Plans call for the 9-acre parcel, next to a small pasture where horses roam, to eventually become a campus, called the Campus of Hope, dedicated to mental health research and care.

“This is the commitment that the state of Utah is making to address the tsunami of mental health needs,” Dr. Mark Rapaport, CEO of the Huntsman Mental Health Institute said.

The Crisis Care Center is set to open in late 2023. It will treat up to 30 people needing short-term stabilization care — like those who find themselves in the midst of a mental crisis. It also includes a 24-bed inpatient facility for those needing long-term care. The center is being funded by the Huntsman Foundation and Salt Lake County.

For years, Utah has ranked among the worst states for mental health, especially among children and young adults. This campus is a significant step, leaders said Wednesday, toward addressing Utah’s mental health needs.

The center is meant to close gaps at the current crisis center on the University of Utah campus. Before the coronavirus pandemic, which exacerbated already poor mental health conditions in this state, that center was turning away more than 30 people in crisis per month because there wasn’t another room, said Dr. Michael L. Good, CEO of the University of Utah Health.

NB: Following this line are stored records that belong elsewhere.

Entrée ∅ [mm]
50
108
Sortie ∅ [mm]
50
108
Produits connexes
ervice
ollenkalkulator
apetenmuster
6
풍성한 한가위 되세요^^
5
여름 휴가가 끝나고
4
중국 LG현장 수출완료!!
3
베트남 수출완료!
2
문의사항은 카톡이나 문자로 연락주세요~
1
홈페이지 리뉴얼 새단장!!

(Paighten Harkins | The Salt Lake Tribune) The site on which the new Huntsman Mental Health Institute Crisis Care Center will be built. Officials and supporters came together May 26, 2021, for the centerÕs groundbreaking ceremony.

This new center, which will eventually include a space to research mental illness and new treatments, represents a “pivotal moment for healthcare in the state of Utah,” he said.

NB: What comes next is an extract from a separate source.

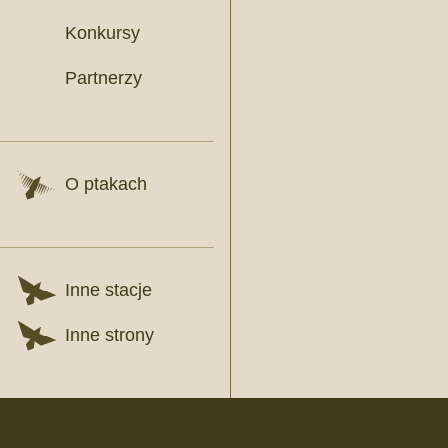
Konkursy
Partnerzy
O ptakach
Inne stacje
Inne strony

Gov. Spencer Cox told attendees that for years his conversations about how to improve mental health in Utah focused on two things: decreasing stigma around mental illness and increasing capacity for treatment.

Through the Live On campaign, announced last year, the state hopes to address the stigma.

And it’s making space for treatment in an area where people need it most, Rapaport said.

“If you look through those trees,” he told attendees, ”you’d see the jail. Jails are the largest site of psychiatric inpatient care in the United States today.”

“Look over there,” he continued, “you see one of our homeless shelters.”

“Mental health problems are rampant in homeless individuals,” he said, “and it’s one of the major reasons that homelessness has become an intractable problem.”

The center promises to give patients personalized treatment, including a recovery plan, whenever they leave.

Charlie Ellis told attendees Wednesday that was not what he experienced a few years ago when a friend called a crisis line to get him help during a mental breakdown.

Police found him in a parking lot, he said. They then handcuffed and “pink-sheeted” Ellis, meaning officers thought he needed involuntary mental health treatment, and took him to the emergency room for evaluation.

In about an hour, medical staff concluded he wasn’t a threat to himself. Three hours after that, he was back out of treatment “with no counseling, no future plan of follow up,” Ellis said. The event left him with several thousand dollars in medical bills.

Emergency room doctors are experts at dealing with physical trauma, Ellis said, not mental trauma.

Cox said the center will take Utah from “laggard to leader” in the mental health field. Rapaport said it would “catapult” the state to being one of the best in the nation. Jennifer Huntsman Parkin, with the Huntsman Foundation, called it “a place of refuge for anyone and everyone seeking help from the storms of mental health.”

After the speeches, state leaders and others involved in building the crisis center walked to line of waiting shovels, hardhats and a fresh bed of dirt. As cameras clicked, they sunk sunk shovels into the dirt, grabbed a scoop and threw it forward.

Paighten Harkins | The Salt Lake Tribune) Utah officials and leaders break ground in a ceremony on May 26, 2021, for the new Huntsman Mental Health Institute Crisis Care Center at 3300 South and 1000 West. The center will provide 30 beds for patients needing short-term stabilization, and 24 rooms to treatment patients who need longer term care.

Editor’s note: Paul Huntsman, chairman of the board of the nonprofit Salt Lake Tribune, is a member of the Huntsman family, who are the major benefactors of the Huntsman Mental Health Institute.